Text segment >>
To squeeze out even more speed, the team added client-side optimizations like a sliding search window with a backoff mechanism that expands the time range only as needed, instead of scanning everything at once. As Zjan puts it, “At least for traces, we don’t need to show all the results during that time period.”
Put it all together, and the results speak for themselves: P90 trace searches dropped from around 30 seconds to 2.5 seconds—what Zjan calls a “nice 10x multiple in terms of performance improvement.”
Making logs fast, flexible, and familiar #
With traces running faster and cheaper than ever, ClickHouse had already shown it could handle observability at massive scale. “That really gave us the confidence to go ahead with migrating our logging infrastructure,” Zjan says.
Logs, of course, brought their own challenges. Canva’s logging pipeline relies on Kinesis Data Streams and AWS Lambdas to move data into ClickHouse. But unlike the trace collectors, Lambdas couldn’t buffer large batches in memory. The team solved that with ClickHouse’s async inserts, letting the database handle the batching instead. As Zjan notes, “We did a ton of experiments tuning these async insert parameters per table to get something that performs really, really well.” With the right tuning, they were able to reliably ingest 100% of logs on just two ClickHouse nodes, ensuring ingest availability even at a reduced operating capacity.
Kinesis sends small log batches to Lambdas, which async-insert larger payloads into ClickHouse.
The bigger hurdle was search. “For logging, the bulk of the work was in delivering a good logging experience for users,” Zjan says. “To make that happen, we really needed to make free text search work with ClickHouse.”
Coming from Elasticsearch, engineers were used to typing anything into a search box and getting instant results. To replicate that experience, the team flattened each log object—body, resource, metadata—into a single string and applied ngram Bloom filters. That enabled fast substring search across every field, something that wasn’t possible with ClickHouse’s standard indexing.
That left one more hurdle: developer experience. Their schemaless approach—pairs of arrays for keys and values—was powerful, but not exactly ergonomic. “It works great,” Zjan says, “but it’s a bear to work with as a developer and user.”
So Canva built a query gateway that translates a custom DSL into ClickHouse queries, providing Kibana-like querying functionality. On top of that, they created a fully custom logging platform with a query builder, code search, and autocomplete. The end result is an experience that feels familiar to engineers while running on a leaner, faster stack.
“Doing more and storing more with less” #
Before rolling out to full production, the team made a few final tweaks to harden the system. They partitioned nodes into read/write and write-only replicas for cleaner isolation, added hourly and daily S3 backups, and set up recovery jobs that restore data to separate tables so ingestion doesn't get blocked. They also benchmarked the cluster on ARM-based Graviton processors, seeing 1.7x better performance on Graviton3 and more than 2x on Graviton4.
Those last touches helped cement a production system that’s not only fast, but battle-tested. Today, Canva’s traces and logs run side by side on ClickHouse, powering observability across the company with a fraction of the resources their old system required.
For Zjan and the team, the impact goes well beyond cost savings or query speed. They’ve built an observability platform that developers actually enjoy using—one that makes troubleshooting faster, insights easier, and scaling simpler. Zjan highlights the “amazing support team from ClickHouse,” calling them “really instrumental in getting this to production.”
As Zjan puts it, “We’re doing more and storing more with less.” For a company built around empowering creativity, that kind of clarity and efficiency makes a real difference.

Supplied material >>
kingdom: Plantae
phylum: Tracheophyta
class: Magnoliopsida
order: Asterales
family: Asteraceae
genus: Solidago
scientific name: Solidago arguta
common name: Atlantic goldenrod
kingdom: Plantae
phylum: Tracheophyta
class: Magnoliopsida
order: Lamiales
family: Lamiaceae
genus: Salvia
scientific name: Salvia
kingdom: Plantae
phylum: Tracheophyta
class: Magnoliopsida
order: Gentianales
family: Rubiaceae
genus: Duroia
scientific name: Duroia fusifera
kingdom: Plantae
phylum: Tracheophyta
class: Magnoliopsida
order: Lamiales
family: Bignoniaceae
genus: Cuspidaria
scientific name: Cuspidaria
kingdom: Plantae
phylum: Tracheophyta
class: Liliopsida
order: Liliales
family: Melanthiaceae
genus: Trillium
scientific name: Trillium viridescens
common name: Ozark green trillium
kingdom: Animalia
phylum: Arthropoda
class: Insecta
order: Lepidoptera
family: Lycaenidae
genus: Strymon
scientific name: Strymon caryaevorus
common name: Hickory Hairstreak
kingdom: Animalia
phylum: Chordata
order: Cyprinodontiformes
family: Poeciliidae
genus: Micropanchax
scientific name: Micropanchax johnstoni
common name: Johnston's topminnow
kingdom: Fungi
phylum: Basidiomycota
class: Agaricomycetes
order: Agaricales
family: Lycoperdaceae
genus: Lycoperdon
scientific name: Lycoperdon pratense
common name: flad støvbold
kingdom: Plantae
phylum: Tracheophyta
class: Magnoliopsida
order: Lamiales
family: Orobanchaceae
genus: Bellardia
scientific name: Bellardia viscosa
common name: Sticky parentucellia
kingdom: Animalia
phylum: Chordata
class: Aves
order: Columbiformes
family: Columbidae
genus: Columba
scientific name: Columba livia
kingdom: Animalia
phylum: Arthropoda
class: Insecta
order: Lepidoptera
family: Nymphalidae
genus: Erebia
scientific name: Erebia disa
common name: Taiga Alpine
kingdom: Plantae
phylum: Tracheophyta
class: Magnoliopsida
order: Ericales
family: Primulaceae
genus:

The problem >> In the text on Canva's move to ClickHouse, what performance gain did benchmarks on Graviton4 processors show?

Completed exercise >> More than 2x better performance.